Saturday, November 20, 2010

Life Everlasting

It took me a long time to know and understand the Church’s teaching about heaven: life everlasting. Oh, I knew there was a heaven, and it was beyond all my understanding --- but, well, I wanted some understanding anyway. The thoughts of wings, and clouds, and harps, or just sitting at God’s feet adoring seemed unsatisfying. That can’t be all it is, or at least that can’t be all of my understanding of it. There must be more I can understand, to make it more appealing. Eventually I did see and understood those parts of Scripture, the writings of the saints, and the teachings of the Catholic Church about what heaven is. And once I understood the teaching, I found it everywhere. And I did find great comfort.

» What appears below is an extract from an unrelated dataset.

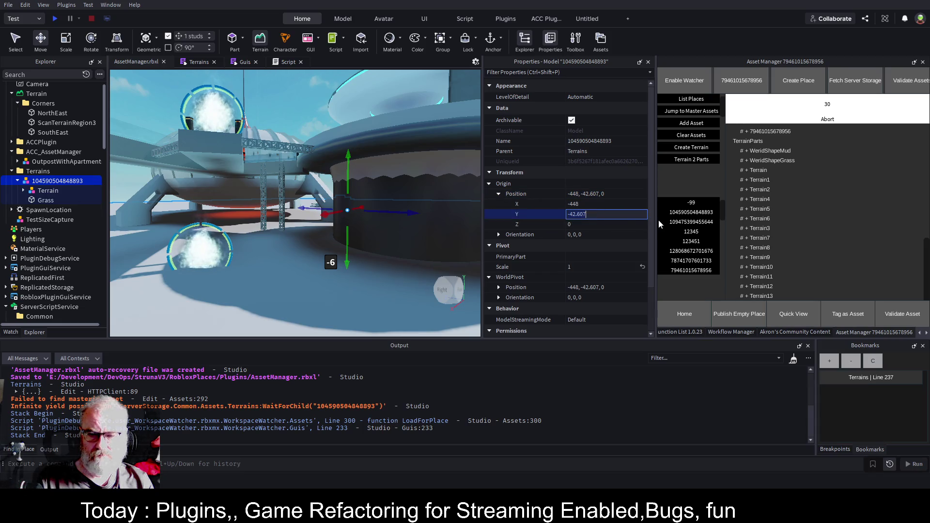
type("-40")
key("Return")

This morning I found all I had learned about heaven summarized very succinctly by Saint Thomas Aquinas. Here’s his words regarding heaven and what it is:

It is fitting that the end of all our desires, namely eternal life, coincides with the words at the end of the creed, “Life everlasting. Amen.”
The first point about eternal life is that man is united with God. … This union consists in seeing perfectly. Next it consists in perfect praise.
It also consists in the complete satisfaction of desire, for there the blessed will be given more than they wanted or hoped for…. Only God satisfies. As Augustine says: “You have made us for yourself, Lord, and our heart can find no rest until it rests in you.”

Again, eternal life consists of the joyous community of all the blessed, a community of supreme delight, since everyone will share all that is good with all the blessed. Everyone will love everyone else as himself, and therefore will rejoice in another’s good as in his own. So it follows that the happiness and joy of each grows in proportion to the joy of all.

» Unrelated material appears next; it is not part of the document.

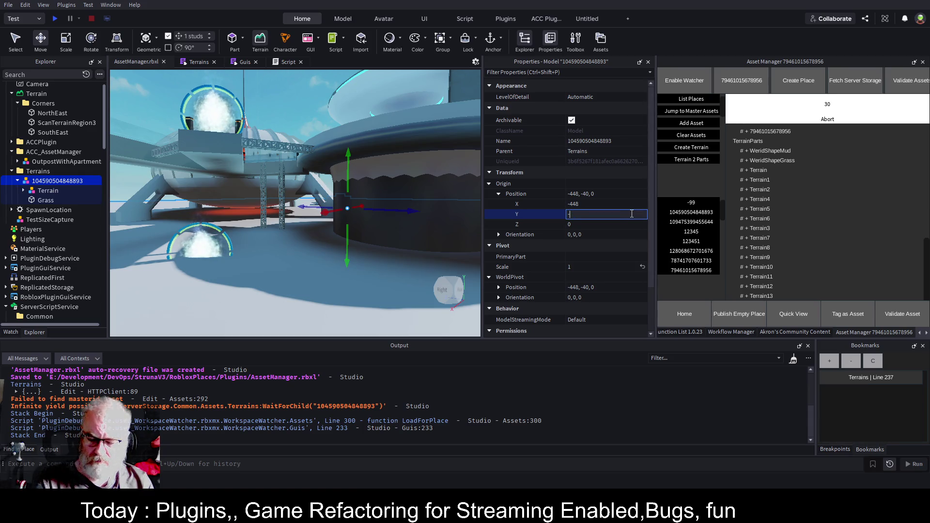
type("44")
key("Return")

That is a great summary of heaven, as I understand it: Union with God, seeing perfectly, perfect praise, and satisfaction of all desires. But it is not just union with God, because if I am united to Him, so are all others, so the community is united in all things with God. Through union with God, everyone loves God and his neighbor perfectly ---- but wait, those are the two great commandments for here on earth, too! What Aquinas and the Church’s teaching is saying, then, is that we will never perfectly live out those two great commandments here on earth; the perfect fulfillment of them will be in heaven. With the charge to grow in holiness, all our life, we should be transitioning here on earth through focus on those two commandments, to that heavenly bliss.

I think, however, that some of us are too focused on transitioning to the “complete satisfaction of desire” and not enough to the “joyous community of all the blessed.” Especially now, when our neighbor needs us so much.